With English subtitles, the movie is acted in the modern Yacatec Maya language by a semi-authentic cast of actors with native heritage. The charismatic lead, Texan Rudy (Gonzalez) Youngblood, includes Cree, Comanche and Yaqui in his bloodlines. Other actors, cast for their striking and expressive faces, are from Canada, the U.S., Mexico and other parts of the Americas.
At first, it looks as if Gibson (working from a script by Farhad Safinia) is serious about historical accuracy. Village life, including the tapir-hunt, resonates with the gritty stuff of life in the 1500s.
Once the chase is on, however, any pretense that Mayan culture will be explored with care is thrown out. By the time we get to the city, Gibson portrays Mayans only as brainless, bloodthristy savages. The environmental concerns and climate-related reasons for their violence and decline are glossed over as religious mumbo-jumbo.
Meanwhile, the staggering complexity of Mayan civilization, and the reasons it collapsed long before it was overrun by the filthy Spanish hordes, are virtually ignored.

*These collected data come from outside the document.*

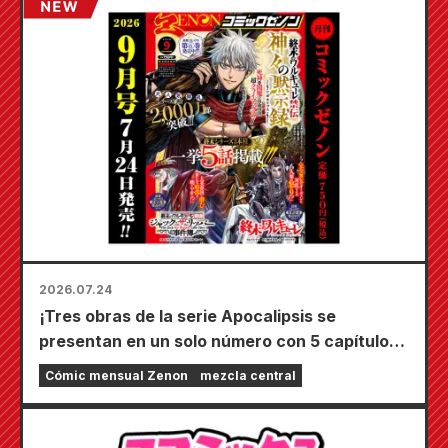
Kudou! ¡El sexto volumen de "El secreto de la
novia" saldrá a la venta el 20 de octubre!
2026.07.24
¡Tres obras de la serie Apocalipsis se
presentan en un solo número con 5 capítulos!
¡El número de septiembre de 2026 de
Cómic mensual Zenon
mezcla central
"Monthly Comic Zenon" sale a la venta el 24
de julio!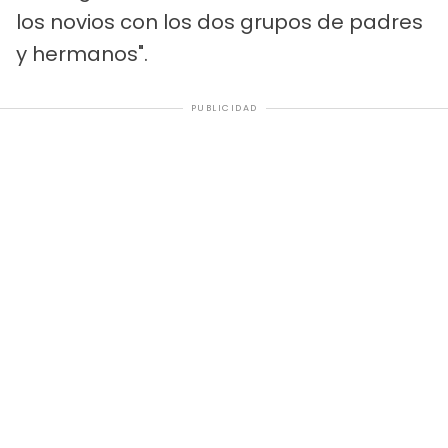
los novios con los dos grupos de padres
y hermanos".
PUBLICIDAD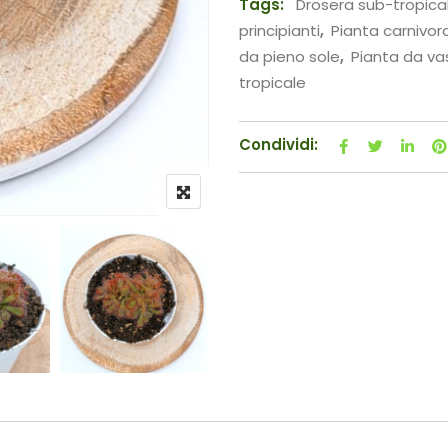
Tags:
Drosera sub-tropica
principianti
,
Pianta carnivor
da pieno sole
,
Pianta da va
tropicale
Condividi: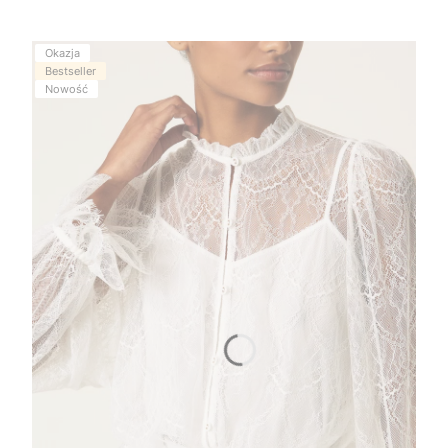
Okazja
Bestseller
Nowość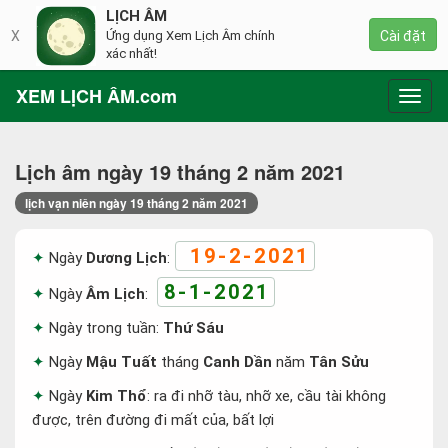
LỊCH ÂM
X
Ứng dụng Xem Lịch Âm chính
Cài đặt
xác nhất!
XEM LỊCH ÂM.com
Toggl
navig
Lịch âm ngày 19 tháng 2 năm 2021
lịch vạn niên ngày 19 tháng 2 năm 2021
19-2-2021
Ngày
Dương Lịch
:
8-1-2021
Ngày
Âm Lịch
:
Ngày trong tuần:
Thứ Sáu
Ngày
Mậu Tuất
tháng
Canh Dần
năm
Tân Sửu
Ngày
Kim Thổ
: ra đi nhỡ tàu, nhỡ xe, cầu tài không
được, trên đường đi mất của, bất lợi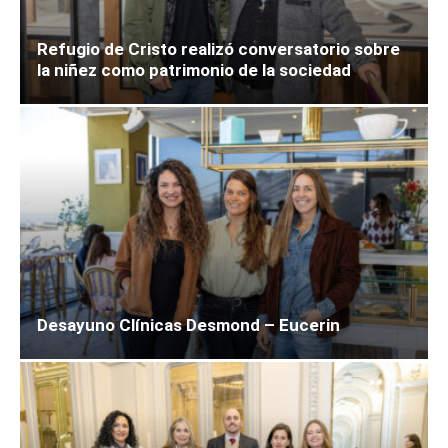
Refugio de Cristo realizó conversatorio sobre
la niñez como patrimonio de la sociedad
Desayuno Clínicas Desmond – Eucerin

So what exactly, or even vaguely, is Mel Gibson trying to say that is not obvious, primitive and ridiculous? Mad Mel kept the answers to himself. They are not in the film.
BOTTOM LINE: If Mel Gibson were serious about presenting the pre-Columbian Mayans in all their complexity, he would not have made a simplistic, blood-bathed chase movie. It is thrilling, all right, but counts as little more than a modern Tarzan without the forest yodel.